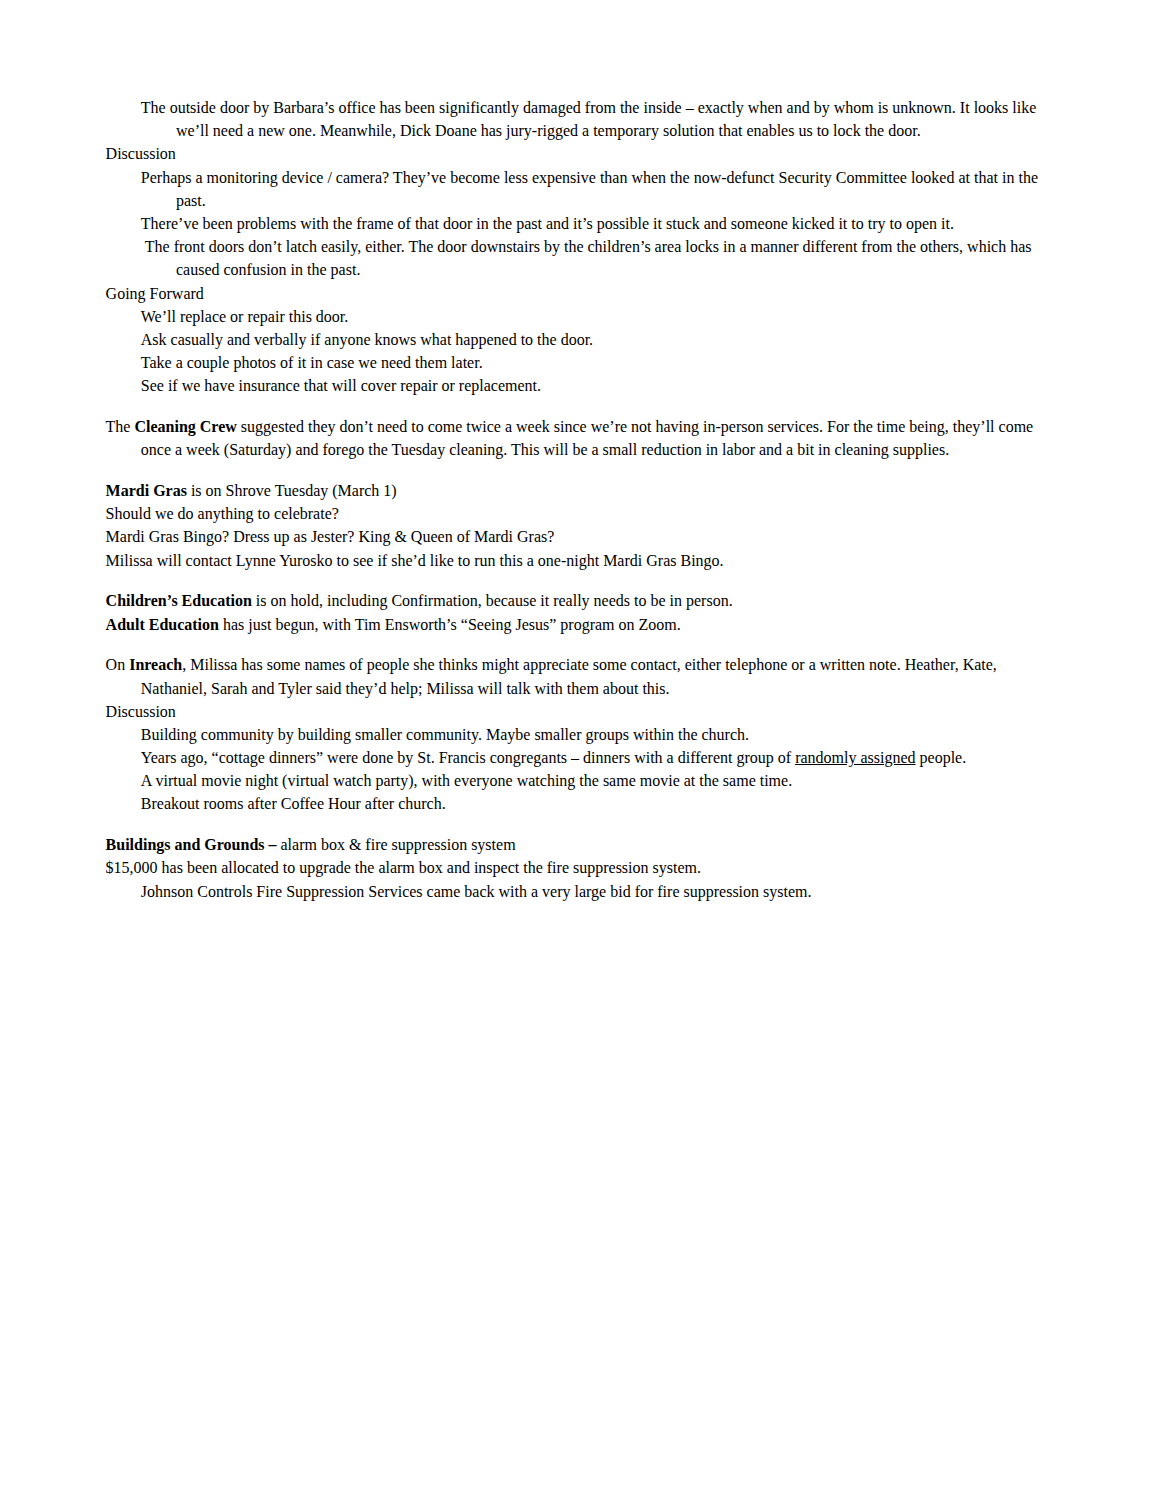The outside door by Barbara’s office has been significantly damaged from the inside – exactly when and by whom is unknown. It looks like we’ll need a new one. Meanwhile, Dick Doane has jury-rigged a temporary solution that enables us to lock the door.
Discussion
Perhaps a monitoring device / camera? They’ve become less expensive than when the now-defunct Security Committee looked at that in the past.
There’ve been problems with the frame of that door in the past and it’s possible it stuck and someone kicked it to try to open it.
The front doors don’t latch easily, either. The door downstairs by the children’s area locks in a manner different from the others, which has caused confusion in the past.
Going Forward
We’ll replace or repair this door.
Ask casually and verbally if anyone knows what happened to the door.
Take a couple photos of it in case we need them later.
See if we have insurance that will cover repair or replacement.
The Cleaning Crew suggested they don’t need to come twice a week since we’re not having in-person services. For the time being, they’ll come once a week (Saturday) and forego the Tuesday cleaning. This will be a small reduction in labor and a bit in cleaning supplies.
Mardi Gras is on Shrove Tuesday (March 1)
Should we do anything to celebrate?
Mardi Gras Bingo? Dress up as Jester? King & Queen of Mardi Gras?
Milissa will contact Lynne Yurosko to see if she’d like to run this a one-night Mardi Gras Bingo.
Children’s Education is on hold, including Confirmation, because it really needs to be in person.
Adult Education has just begun, with Tim Ensworth’s “Seeing Jesus” program on Zoom.
On Inreach, Milissa has some names of people she thinks might appreciate some contact, either telephone or a written note. Heather, Kate, Nathaniel, Sarah and Tyler said they’d help; Milissa will talk with them about this.
Discussion
Building community by building smaller community. Maybe smaller groups within the church.
Years ago, “cottage dinners” were done by St. Francis congregants – dinners with a different group of randomly assigned people.
A virtual movie night (virtual watch party), with everyone watching the same movie at the same time.
Breakout rooms after Coffee Hour after church.
Buildings and Grounds – alarm box & fire suppression system
$15,000 has been allocated to upgrade the alarm box and inspect the fire suppression system.
Johnson Controls Fire Suppression Services came back with a very large bid for fire suppression system.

━━━━━━

■ **ASSIGNMENT**
Among the entries above, how many lines contain the string "system"? Write the number alone.

■ **RESPONSE FOR THIS EXERCISE**
3